*The input*:
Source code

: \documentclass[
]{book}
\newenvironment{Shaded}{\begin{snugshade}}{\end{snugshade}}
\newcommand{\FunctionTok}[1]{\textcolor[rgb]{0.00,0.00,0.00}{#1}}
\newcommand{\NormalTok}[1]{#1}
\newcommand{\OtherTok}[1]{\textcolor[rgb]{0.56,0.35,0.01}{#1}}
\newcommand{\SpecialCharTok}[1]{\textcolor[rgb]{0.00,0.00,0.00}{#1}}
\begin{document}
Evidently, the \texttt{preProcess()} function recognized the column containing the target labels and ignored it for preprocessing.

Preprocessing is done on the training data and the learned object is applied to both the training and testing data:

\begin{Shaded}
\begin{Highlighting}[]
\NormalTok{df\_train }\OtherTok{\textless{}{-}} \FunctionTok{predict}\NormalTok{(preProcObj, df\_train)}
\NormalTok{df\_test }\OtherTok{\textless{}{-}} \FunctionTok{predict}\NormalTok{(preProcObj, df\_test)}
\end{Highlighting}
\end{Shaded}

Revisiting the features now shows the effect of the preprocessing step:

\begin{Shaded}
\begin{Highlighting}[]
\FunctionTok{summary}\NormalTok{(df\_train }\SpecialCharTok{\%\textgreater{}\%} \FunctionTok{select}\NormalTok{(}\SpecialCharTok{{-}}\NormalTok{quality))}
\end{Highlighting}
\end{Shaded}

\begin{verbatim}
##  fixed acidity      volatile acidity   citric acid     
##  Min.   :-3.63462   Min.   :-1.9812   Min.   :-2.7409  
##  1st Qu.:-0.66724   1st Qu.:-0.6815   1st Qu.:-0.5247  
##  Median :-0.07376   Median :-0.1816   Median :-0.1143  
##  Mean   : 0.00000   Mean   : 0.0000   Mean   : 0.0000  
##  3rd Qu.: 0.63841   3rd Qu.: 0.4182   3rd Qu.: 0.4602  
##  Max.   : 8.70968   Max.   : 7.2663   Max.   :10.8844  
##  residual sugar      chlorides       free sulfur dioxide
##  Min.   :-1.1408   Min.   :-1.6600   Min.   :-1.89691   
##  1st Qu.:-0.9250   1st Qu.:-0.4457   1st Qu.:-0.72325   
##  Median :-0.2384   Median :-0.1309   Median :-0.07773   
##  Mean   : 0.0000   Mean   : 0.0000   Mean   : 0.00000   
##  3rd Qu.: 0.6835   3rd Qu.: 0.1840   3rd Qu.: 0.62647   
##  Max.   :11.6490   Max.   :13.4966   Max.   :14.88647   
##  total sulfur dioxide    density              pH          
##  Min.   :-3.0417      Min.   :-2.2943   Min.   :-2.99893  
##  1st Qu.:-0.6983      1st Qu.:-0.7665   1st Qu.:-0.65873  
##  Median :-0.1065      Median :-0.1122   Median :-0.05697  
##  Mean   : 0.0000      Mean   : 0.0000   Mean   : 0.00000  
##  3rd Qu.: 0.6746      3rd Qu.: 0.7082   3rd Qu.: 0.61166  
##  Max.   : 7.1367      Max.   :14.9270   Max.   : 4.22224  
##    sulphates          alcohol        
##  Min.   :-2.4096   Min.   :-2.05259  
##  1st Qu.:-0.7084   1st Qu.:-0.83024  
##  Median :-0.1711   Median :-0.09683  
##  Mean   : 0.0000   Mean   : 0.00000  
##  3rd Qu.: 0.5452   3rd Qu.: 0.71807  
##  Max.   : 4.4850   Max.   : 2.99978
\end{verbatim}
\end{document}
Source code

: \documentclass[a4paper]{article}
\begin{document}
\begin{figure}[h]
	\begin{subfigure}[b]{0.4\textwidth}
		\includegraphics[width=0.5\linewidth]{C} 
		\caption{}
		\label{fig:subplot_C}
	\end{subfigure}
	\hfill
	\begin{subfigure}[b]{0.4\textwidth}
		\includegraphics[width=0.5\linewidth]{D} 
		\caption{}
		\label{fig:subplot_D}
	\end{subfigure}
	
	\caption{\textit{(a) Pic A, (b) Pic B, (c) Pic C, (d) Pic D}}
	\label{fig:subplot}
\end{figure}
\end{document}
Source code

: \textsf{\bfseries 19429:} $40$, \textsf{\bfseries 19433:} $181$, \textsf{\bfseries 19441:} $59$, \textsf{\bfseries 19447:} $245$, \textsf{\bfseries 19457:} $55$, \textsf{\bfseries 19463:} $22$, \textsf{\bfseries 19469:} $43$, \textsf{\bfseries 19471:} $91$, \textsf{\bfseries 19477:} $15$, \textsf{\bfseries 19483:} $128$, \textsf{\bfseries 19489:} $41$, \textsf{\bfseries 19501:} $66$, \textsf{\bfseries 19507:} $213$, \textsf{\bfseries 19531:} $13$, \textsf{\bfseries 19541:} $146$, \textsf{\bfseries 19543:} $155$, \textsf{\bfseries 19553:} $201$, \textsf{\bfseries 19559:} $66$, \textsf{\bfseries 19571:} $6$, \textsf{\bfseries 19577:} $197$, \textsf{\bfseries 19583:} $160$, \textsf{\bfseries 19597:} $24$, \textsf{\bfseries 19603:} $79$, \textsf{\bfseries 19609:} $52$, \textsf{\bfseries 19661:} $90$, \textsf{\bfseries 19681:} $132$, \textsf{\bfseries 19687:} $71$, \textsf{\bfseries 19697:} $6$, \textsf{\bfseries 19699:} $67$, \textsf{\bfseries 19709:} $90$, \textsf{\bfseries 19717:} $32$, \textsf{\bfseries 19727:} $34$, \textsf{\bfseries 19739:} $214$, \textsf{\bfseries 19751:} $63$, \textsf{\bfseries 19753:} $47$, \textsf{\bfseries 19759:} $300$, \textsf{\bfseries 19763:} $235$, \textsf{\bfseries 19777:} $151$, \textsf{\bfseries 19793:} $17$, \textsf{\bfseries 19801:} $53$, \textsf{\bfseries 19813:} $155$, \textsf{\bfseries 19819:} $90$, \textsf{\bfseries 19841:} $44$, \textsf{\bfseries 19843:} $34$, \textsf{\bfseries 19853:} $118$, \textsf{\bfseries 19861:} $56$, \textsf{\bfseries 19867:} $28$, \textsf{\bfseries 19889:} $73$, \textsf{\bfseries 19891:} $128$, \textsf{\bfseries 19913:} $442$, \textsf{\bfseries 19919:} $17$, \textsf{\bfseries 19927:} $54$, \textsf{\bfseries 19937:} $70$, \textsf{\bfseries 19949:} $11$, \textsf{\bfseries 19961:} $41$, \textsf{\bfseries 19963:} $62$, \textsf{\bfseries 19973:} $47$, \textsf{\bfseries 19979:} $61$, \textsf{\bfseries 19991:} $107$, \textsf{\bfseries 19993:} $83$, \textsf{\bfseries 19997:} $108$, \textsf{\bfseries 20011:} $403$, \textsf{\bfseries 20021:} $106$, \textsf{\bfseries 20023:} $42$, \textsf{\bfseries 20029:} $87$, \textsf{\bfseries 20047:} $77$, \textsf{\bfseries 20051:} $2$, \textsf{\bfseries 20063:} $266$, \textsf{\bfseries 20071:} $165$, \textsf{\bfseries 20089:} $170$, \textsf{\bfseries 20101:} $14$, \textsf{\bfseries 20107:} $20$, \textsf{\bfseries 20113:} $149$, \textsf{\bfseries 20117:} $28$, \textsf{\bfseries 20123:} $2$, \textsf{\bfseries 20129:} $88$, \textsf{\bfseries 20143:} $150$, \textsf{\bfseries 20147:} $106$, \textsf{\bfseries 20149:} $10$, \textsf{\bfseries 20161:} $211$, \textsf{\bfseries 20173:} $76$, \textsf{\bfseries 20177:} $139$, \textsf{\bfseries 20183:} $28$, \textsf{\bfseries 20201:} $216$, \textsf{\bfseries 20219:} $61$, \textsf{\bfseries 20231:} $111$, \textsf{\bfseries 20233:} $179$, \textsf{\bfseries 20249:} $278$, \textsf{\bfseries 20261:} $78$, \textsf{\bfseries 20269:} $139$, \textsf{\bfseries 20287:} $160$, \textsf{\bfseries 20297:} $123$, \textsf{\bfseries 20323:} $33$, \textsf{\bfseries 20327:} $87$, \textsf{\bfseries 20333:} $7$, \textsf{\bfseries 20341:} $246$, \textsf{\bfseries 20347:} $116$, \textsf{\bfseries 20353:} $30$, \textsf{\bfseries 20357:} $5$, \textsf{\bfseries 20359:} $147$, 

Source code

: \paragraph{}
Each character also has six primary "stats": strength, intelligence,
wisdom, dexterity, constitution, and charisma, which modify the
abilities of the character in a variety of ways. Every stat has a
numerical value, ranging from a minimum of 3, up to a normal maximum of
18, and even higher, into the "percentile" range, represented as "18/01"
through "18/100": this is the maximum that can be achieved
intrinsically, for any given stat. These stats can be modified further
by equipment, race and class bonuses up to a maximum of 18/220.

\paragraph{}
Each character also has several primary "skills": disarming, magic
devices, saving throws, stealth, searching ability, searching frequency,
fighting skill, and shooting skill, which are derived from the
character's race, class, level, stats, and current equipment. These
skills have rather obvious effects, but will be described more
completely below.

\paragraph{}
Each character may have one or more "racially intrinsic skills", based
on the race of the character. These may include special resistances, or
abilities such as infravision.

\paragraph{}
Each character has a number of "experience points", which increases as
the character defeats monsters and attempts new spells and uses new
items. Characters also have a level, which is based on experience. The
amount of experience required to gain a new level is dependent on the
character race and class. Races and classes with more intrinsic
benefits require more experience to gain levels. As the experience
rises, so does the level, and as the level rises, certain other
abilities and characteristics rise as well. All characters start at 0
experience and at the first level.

*Exercise aim*:
Each line of the material above either contains the word "sulfur" or does not; state how many do, and nothing else.

*Solution to this task*:
2